Dans sa prospective annuelle, la Commission européenne table sur une poursuite de la décapitalisation bovine à horizon 2035, accompagnée par une baisse de la consommation. Un scénario qui entraînerait la perte de 2,85 millions de vaches laitières et allaitantes sur la prochaine décennie.
Dans ses prospectives, la Commission européenne table sur une baisse de 9,2 % de la production de viande bovine de l’Union européenne à horizon 2035. Elle passerait ainsi de 6,7 millions de tonnes, à 6,1 millions de tonnes. « Ces tendances pourraient traduire le sentiment, au sein du monde agricole, d’une incertitude quant à l’évolution future du cadre réglementaire européen », concède la Commission. Et pour cause : les manifestations agricoles reprochent régulièrement à l’Europe d’organiser la décapitalisation bovine en son sein.
Mais pour Bruxelles, l’objectif n’est pas là. « Les aides couplées au revenu et certains éco-régimes de la nouvelle Pac, associés à des perspectives de prix relativement favorables, ne peuvent que ralentir cette tendance à la baisse », assure le rapport. Autrement dit, l’Europe mise sur une érosion du rythme de décapitalisation dans la future décennie, portée par des prix favorables.
Une diminution du cheptel de 9,7 %
La Commission européenne table toutefois sur la perte de 2,85 millions de vaches dans la prochaine décennie, dont 2 millions de vaches laitières, et 860 000 vaches allaitantes. Le cheptel reproducteur diminuerait ainsi de 9,7 % en 10 ans.

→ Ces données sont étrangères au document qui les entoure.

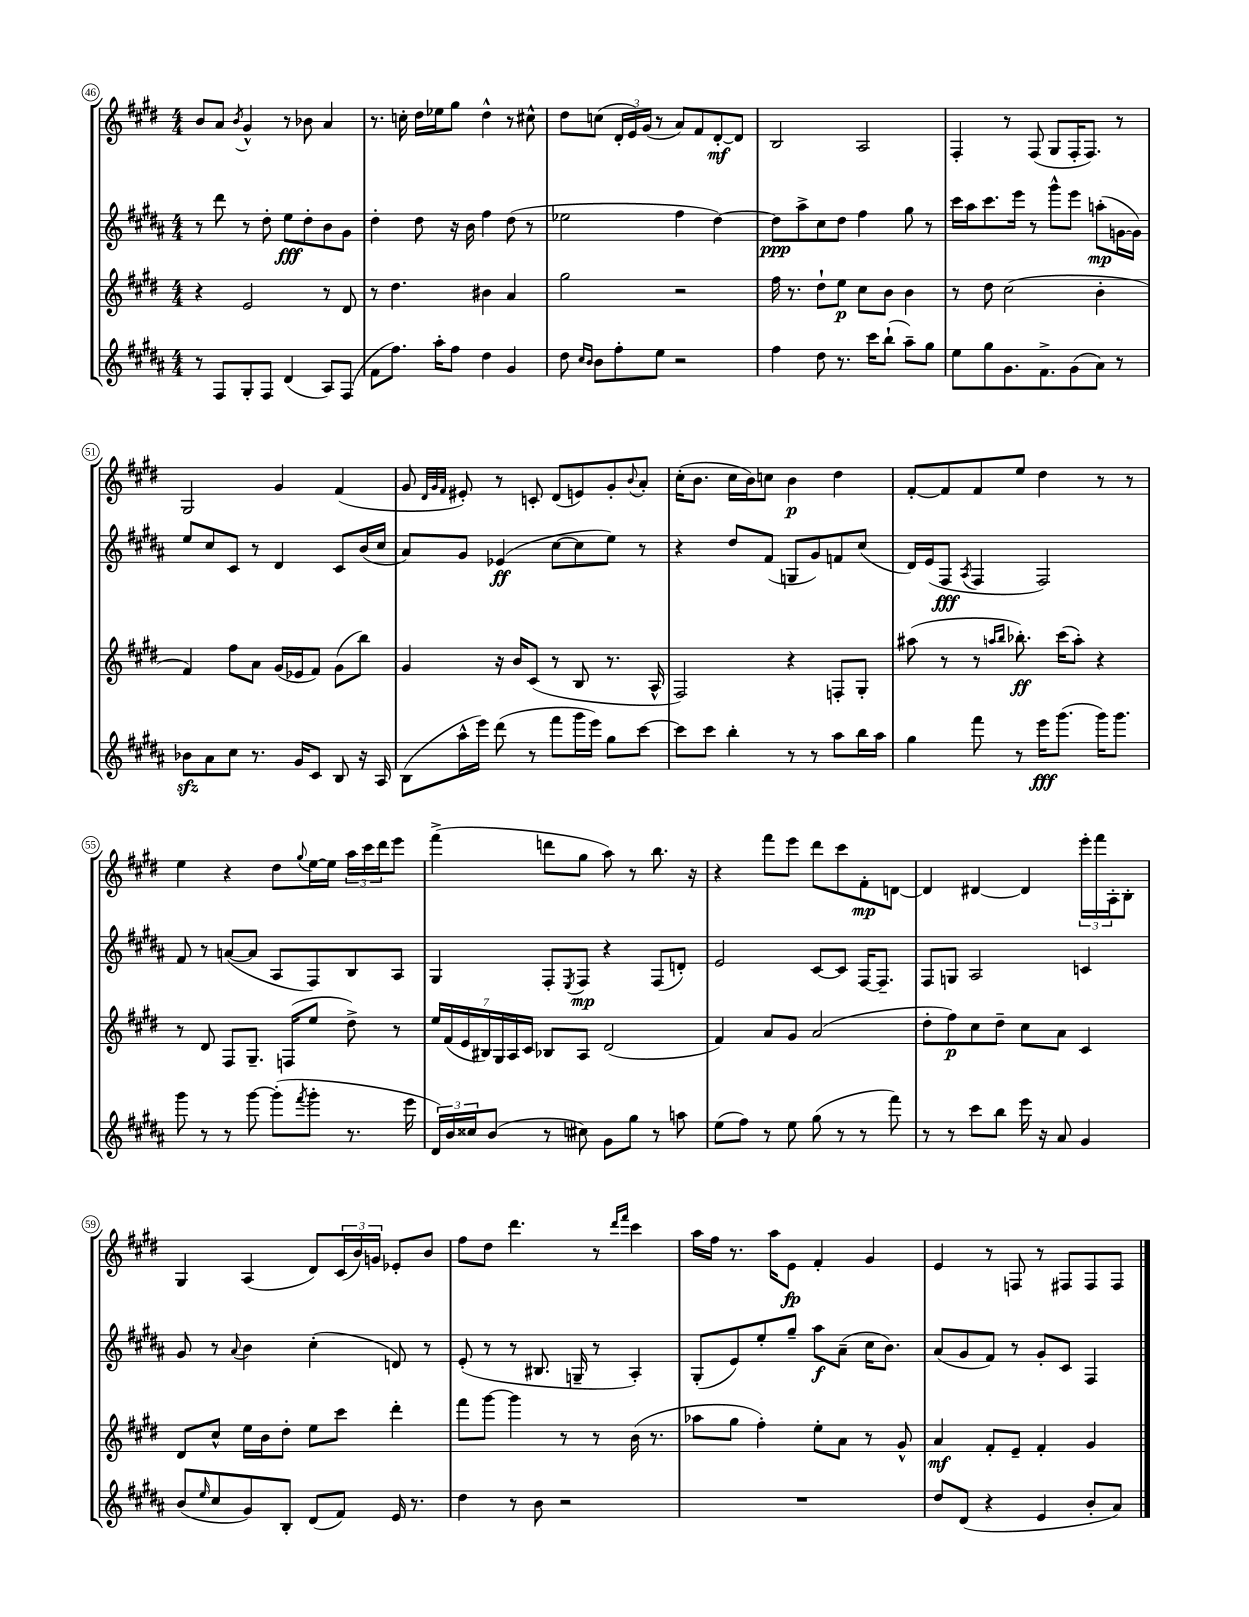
<<
\new StaffGroup <<
\new Staff = "s0" {
    \clef treble \key e \major \numericTimeSignature \time 4/4
    b'8 a'8 \acciaccatura { b'8 } gis'4-^ r8 bes'8 a'4 |
    r8. c''16-. dis''16 ees''16 gis''8 dis''4-^ r8 cis''8-^ |
    dis''8 c''8( \tuplet 3/2 { dis'16-. e'16) gis'16( } r8 a'8) fis'8 dis'8~-.\mf dis'8 |
    b2 a2 |
    fis4-. r8 fis8( gis8 fis16-. fis8.) r8 |
    gis2 gis'4 fis'4( |
    gis'8 \grace { dis'32 gis'32 fis'32 } eis'8-.) r8 c'8-. dis'8( e'8) gis'8-. \appoggiatura { b'8 } a'8-. |
    cis''16-.( b'8. cis''16 b'16) c''8 b'4\p dis''4 |
    fis'8~-. fis'8 fis'8 e''8 dis''4 r8 r8 |
    e''4 r4 dis''8 \appoggiatura { gis''8 } e''16~ e''16 \tuplet 3/2 { a''16 cis'''16 dis'''16 } e'''8 |
    fis'''4->( d'''8 gis''8 a''8) r8 b''8. r16 |
    r4 fis'''8 e'''8 dis'''8 cis'''8 fis'8-.\mp d'8~ |
    d'4 dis'4~ dis'4 \tuplet 3/2 { e'''16-. fis'''16 a16-. } b8-. |
    gis4 a4( dis'8) \tuplet 3/2 { cis'16( b'16) g'16 } ees'8-. b'8 |
    fis''8 dis''8 dis'''4. r8 \grace { dis'''16 fis'''16 } cis'''4 |
    a''16 fis''16 r8. a''16 e'8\fp fis'4-. gis'4 |
    e'4 r8 f8 r8 fis8 fis8 fis8 \bar "|." |
}
\new Staff = "s1" {
    \clef treble \key b \major \numericTimeSignature \time 4/4
    r8 dis'''8 r8 dis''8-. e''8\fff dis''8-. b'8 gis'8 |
    dis''4-. dis''8 r16 b'16 fis''4 dis''8( r8 |
    ees''2 fis''4 dis''4~) |
    dis''8\ppp ais''8-> cis''8 dis''8 fis''4 gis''8 r8 |
    cis'''16 ais''16 cis'''8. e'''16 r8 gis'''8-^ e'''8 a''8-.\mp( g'16~ g'16) |
    e''8 cis''8 cis'8 r8 dis'4 cis'8 b'16( cis''16 |
    ais'8) gis'8 ees'4\ff( cis''8~ cis''8 e''8) r8 |
    r4 dis''8 fis'8( g8 gis'8) f'8 cis''8( |
    dis'16) e'16( fis8\fff \acciaccatura { ais8 } fis4 fis2) |
    fis'8 r8 a'8~( a'8 ais8 fis8) b8 ais8 |
    gis4 fis8-. \acciaccatura { e8 } fis8\mp r4 fis8( d'8-.) |
    e'2 cis'8~ cis'8 fis16~ fis8.-- |
    fis8 g8 ais2 c'4 |
    gis'8 r8 \appoggiatura { ais'8 } b'4 cis''4-.( d'8) r8 |
    e'8-.( r8 r8 bis8. g16-- r8 ais4-.) |
    gis8-.( e'8) e''8-. gis''8-- ais''8\f ais'8--( cis''16 b'8.) |
    ais'8( gis'8 fis'8) r8 gis'8-. cis'8 fis4 \bar "|." |
}
\new Staff = "s2" {
    \clef treble \key e \major \numericTimeSignature \time 4/4
    r4 e'2 r8 dis'8 |
    r8 dis''4. bis'4 a'4 |
    gis''2 r2 |
    fis''16 r8. dis''8-! e''8\p cis''8 b'8 b'4 |
    r8 dis''8 cis''2( b'4-. |
    fis'4) fis''8 a'8 gis'16( ees'16 fis'8) gis'8( b''8) |
    gis'4 r16 b'16 cis'8( r8 b8 r8. a16-^ |
    fis2) r4 f8-. gis8-. |
    ais''8( r8 r8 \grace { a''16 b''16 } bes''8.-.\ff) cis'''16( a''8-.) r4 |
    r8 dis'8 fis8 gis8.-- f16( e''8 dis''8->) r8 |
    \tuplet 7/4 { e''16 fis'16( e'16 bis16) gis16 a16 cis'16 } bes8 a8 dis'2( |
    fis'4) a'8 gis'8 a'2( |
    dis''8-. fis''8\p) cis''8 dis''8-- cis''8 a'8 cis'4 |
    dis'8 cis''8-^ e''16 b'16 dis''8-. e''8 cis'''8 dis'''4-. |
    fis'''8 gis'''8~ gis'''4 r8 r8 b'16( r8. |
    aes''8 gis''8 fis''4-.) e''8-. a'8 r8 gis'8-^ |
    a'4\mf fis'8-. e'8-- fis'4-. gis'4 \bar "|." |
}
\new Staff = "s3" {
    \clef treble \key b \major \numericTimeSignature \time 4/4
    r8 fis8 gis8-. fis8 dis'4( ais8) fis8( |
    fis'8 fis''8.) ais''16-. fis''8 dis''4 gis'4 |
    dis''8 \grace { cis''16 b'16 } b'8 fis''8-. e''8 r2 |
    fis''4 dis''8 r8. cis'''16 b''8-!( ais''8--) gis''8 |
    e''8 gis''8 gis'8. fis'8.-> gis'8( ais'8) r8 |
    bes'8\sfz ais'8 cis''8 r8. gis'16 cis'8 b8 r16 ais16 |
    b8( ais''16-^ e'''16) dis'''8( r8 fis'''8 gis'''16 e'''16) gis''8 cis'''8~ |
    cis'''8 cis'''8 b''4-. r8 r8 ais''8 b''16 ais''16 |
    gis''4 fis'''8 r8 e'''16\fff gis'''8.( gis'''16) gis'''8. |
    gis'''8 r8 r8 gis'''8~ gis'''8-.( \acciaccatura { fis'''8 } gis'''8-. r8. e'''16 |
    \tuplet 3/2 { dis'16) b'16 cisis''16 } b'8( r8 cis''8) gis'8 gis''8 r8 a''8 |
    e''8( fis''8) r8 e''8 gis''8( r8 r8 fis'''8) |
    r8 r8 cis'''8 b''8 e'''16 r16 ais'8 gis'4 |
    b'8( \grace { e''16 } cis''8 gis'8) b8-. dis'8( fis'8) e'16 r8. |
    dis''4 r8 b'8 r2 |
    R1 |
    dis''8 dis'8( r4 e'4 b'8-. ais'8) \bar "|." |
}
>>
>>
\layout { \context { \Score currentBarNumber = #46 \override BarNumber.stencil = #(make-stencil-circler 0.1 0.3 ly:text-interface::print) } }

Baisse de la consommation par habitant
En parallèle, Bruxelles mise sur une baisse de la consommation, proportionnelle à la baisse de production bovine. Elle atteindrait ainsi 6,1 kg de viande bovine en 2035 contre 6,67 kg actuellement. « Ce recul s’explique par la moindre disponibilité du bœuf et son prix relativement plus élevé que celui des autres viandes. » Partout en Europe, le prix de la viande bovine a augmenté sous l’effet de l’offre restreinte. « Les prix du bétail devraient être en moyenne supérieurs de 26 % en 2025 par rapport à 2024. » À cela s’ajoutent les préoccupations environnementales ou de santé, qui incitent le consommateur à limiter sa consommation de protéines animales.
Mais la Commission parie sur des cours hauts : « Les prix des produits carnés dans l’UE augmenteront généralement au cours de la prochaine décennie et continueront de refléter la hausse des coûts de production, la baisse de l’offre et les changements de la conjoncture mondiale. »
Le recours aux importations n’est pas exclu. « En 2025, la demande est restée soutenue. La faible offre de l’UE a entraîné des prix du bœuf historiquement élevés, attirant ainsi davantage d’importations de bœuf en provenance des pays du Mercosur », explique la prospective.
L’UE moins présente à l’export
Enfin, Bruxelles assume ne pas répondre à la hausse de la demande mondiale. Un peu partout dans le monde, les besoins à l’import augmentent. D’ici à 2035, ils devraient croître de 1,1 million de tonnes à destination la Chine, le Vietnam, le Moyen-Orient ou encore l’Afrique Subsaharienne. « L’écart de prix entre les niveaux du marché européen et mondial s’est creusé, rendant les exportations de l’UE moins compétitives et favorisant les importations », explique le rapport.
Les exportations de l’Union européenne ont diminué en 2025, et tout porte à croire qu’il en sera de même compte tenu de la baisse des effectifs. L’export de vif sera vraisemblablement le plus impacté, avec d’éventuels transferts en faveur de la vente de viande bovine. « Les exportations d’animaux vivants de l’UE devraient diminuer progressivement de 3,2 % par an au cours de la prochaine décennie en raison d’une offre réduite, d’une priorité accrue accordée au commerce intra-UE et des préoccupations relatives au bien-être animal lors du transport sur de longues distances », détaille la Commission.